Batı kimliğini tanımlamada son yıllarda ön plana çıkan “Hıristiyan değerler” laik ve liberal düzenin kökeni olarak gösterilirken; bu düzenin en büyük tehdit unsuru İslami ögelere sahip üçüncü ülkelerden gelen göçmenler olarak görülüyor. Popülist görüşlerin statükocu AB liderlerine yönelik eleştirilerinin belkemiğini oluşturan mevcut göç politikaları, AB şüpheci görüşlerin vatandaşlar arasında giderek daha fazla nüfuz etmesine katkı sağlıyor.
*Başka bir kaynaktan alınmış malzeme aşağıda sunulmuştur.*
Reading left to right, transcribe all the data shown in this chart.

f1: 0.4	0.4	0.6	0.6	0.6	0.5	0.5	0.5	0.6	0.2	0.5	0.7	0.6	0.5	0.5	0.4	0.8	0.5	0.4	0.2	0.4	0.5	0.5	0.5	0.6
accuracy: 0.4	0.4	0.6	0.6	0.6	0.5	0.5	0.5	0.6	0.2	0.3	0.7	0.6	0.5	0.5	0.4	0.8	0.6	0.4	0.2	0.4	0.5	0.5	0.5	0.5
Bu bağlamda AB’yi kendi görüşleri çerçevesinde dönüştürmek isteyen popülist politikacıların hedef tahtasını mevcut AB liderlerine çevirmiş olması amaçlarına giden yolda atılmış stratejik bir adım. Nitekim Birliğin değerlerini eleştirmekten ziyade mevcut liderlerin “yanlış politikalar” yürüttüğünü iddia etmek, vatandaşlara doğrudan suçlanması gereken kişiyi gösterdiği için AB şüpheci politikacılara daha fazla oy kazandırıyor.
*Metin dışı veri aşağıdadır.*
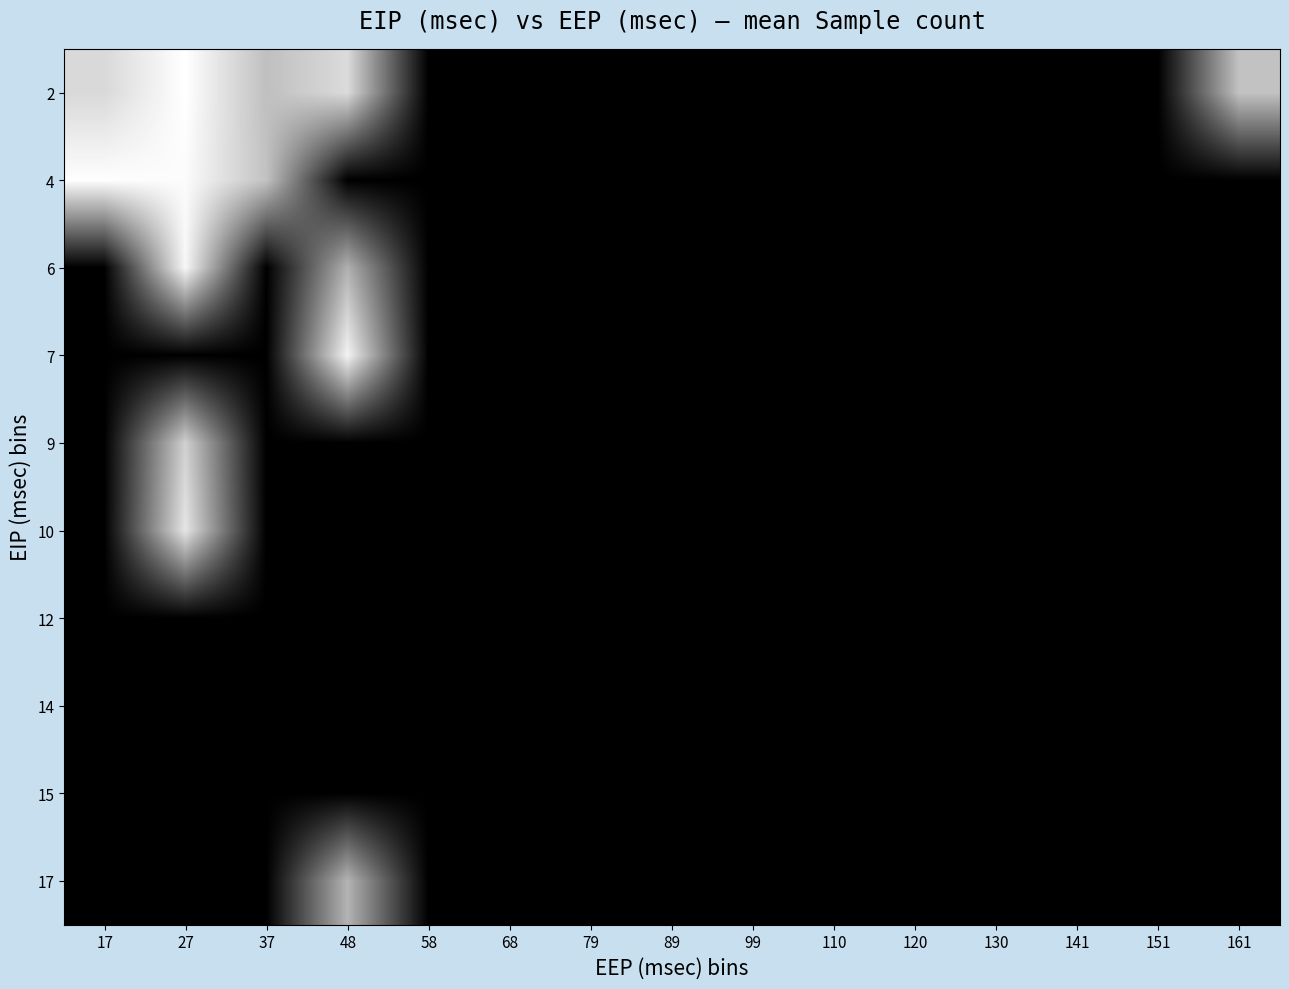

How many data points does each series have?

15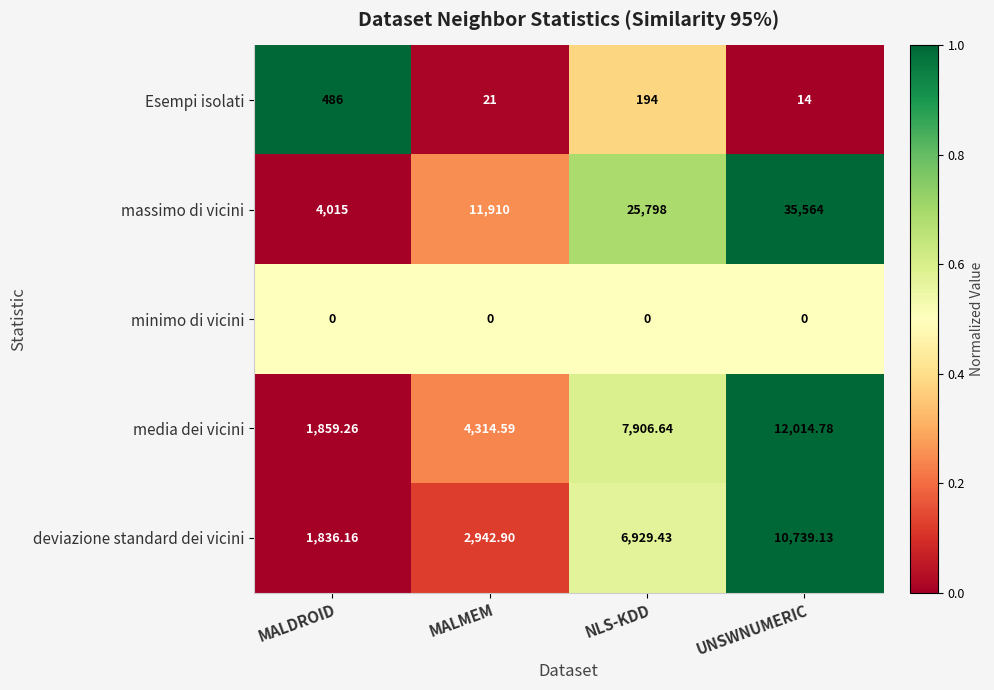

Which category has the highest value across all series?

UNSWNUMERIC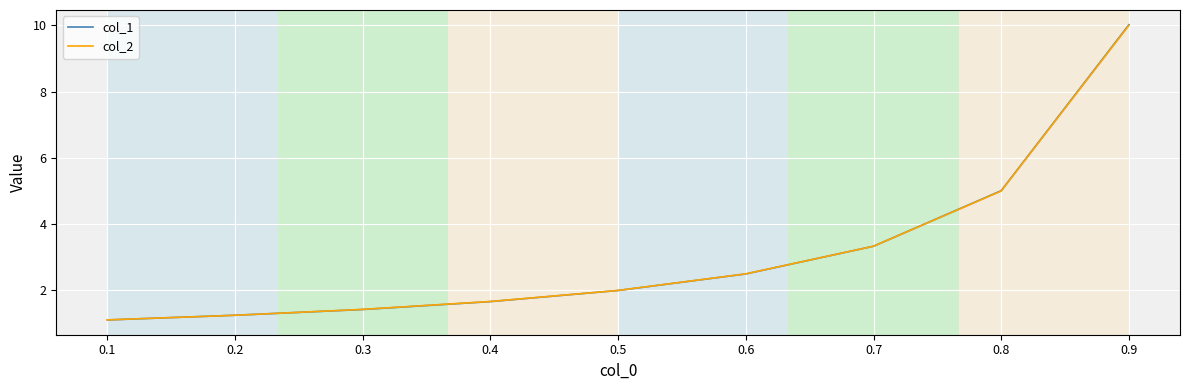

At which category is the sum across all series the highest?

0.9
Tüm bu değerler çarpışması konjonktüründe Orban’ın politikalarını ekarte etmenin en etkili ve stratejik yollarını arayan EPP üyeleri, Fidesz’i gruptan ihraç etmenin yaratacağı tepkilerden çekindiği için üyeliği askıya almada fikir birliğine vardı. Seçimlere kadar EPP üyesi olmama anlamına gelen askıya alma, Orban’ın son 2 aylık dönemdeki kararlarına karışamamasını garanti altına alıyor. Eski Konsey Başkanı Herman Von Rompuy, eski Parlamento Başkanı Hans-Gert Pöttering ve eski Avusturya Başbakanı Wolfgang Schüssel’in yer alacağının açıklandığı Komite tarafından izlenecek olan Fidesz’in üyeliğinin yeniden başlatılmasına yapılacak değerlendirmeler sonucu karar verilecek.
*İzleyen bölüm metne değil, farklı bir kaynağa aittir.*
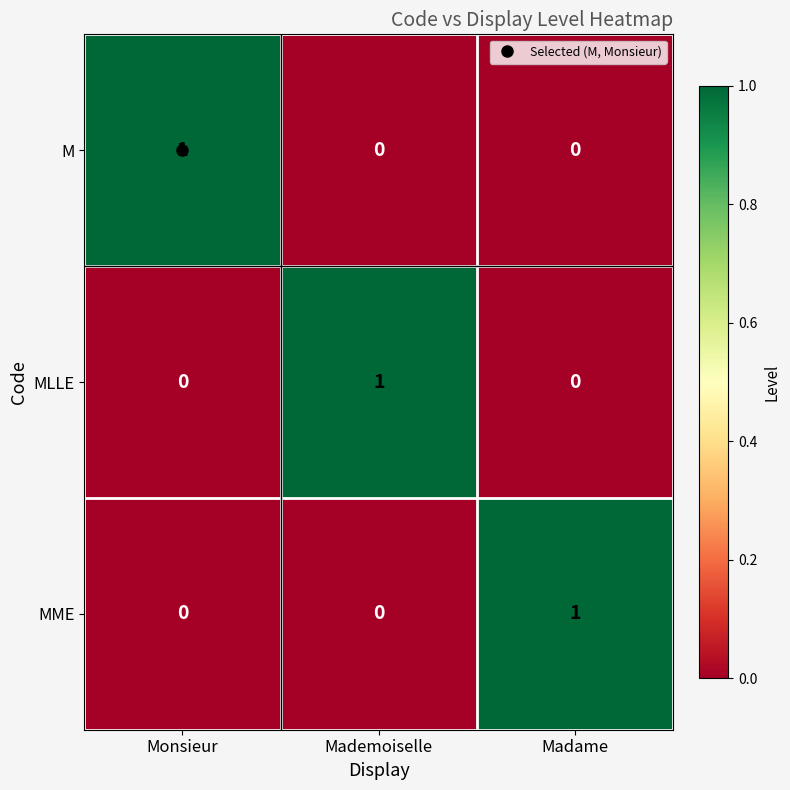

Is it true that MLLE equals 1 at Mademoiselle?

True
Her ne kadar AB’nin kötü çocuğu olarak ön plana çıksa da reklamın kötüsünü de kendi lehine çevirmeyi bilen Macaristan Başbakanı, AP içerisindeki sınırlarını elinden geldiğince zorluyor. Birliğin yaptırım uygulama ve direnç gösterme kapasitesini sınava tabii tutan Orban, her ne kadar statükocu liderler tarafından Birliğin geleceği için bir tehdit olarak algılansa da ne üye ülke liderleri ne de vatandaşlar nezdinde yalnız bırakılan bir lider. Tam tersine Macar Başbakan, AP’deki en büyük grup olan merkez sağ EPP’nin seçimlerde geçirmesi beklenen dönüşümün başrolünde olma ihtimali çok yüksek olan bir politikacı. Bu bağlamda AB’yi yenileme gayesindeki iki karşıt cephenin ne ölçüde başarı sağlayacağı, önümüzdeki günlerin en tartışmalı konularından olacak gibi görünüyor.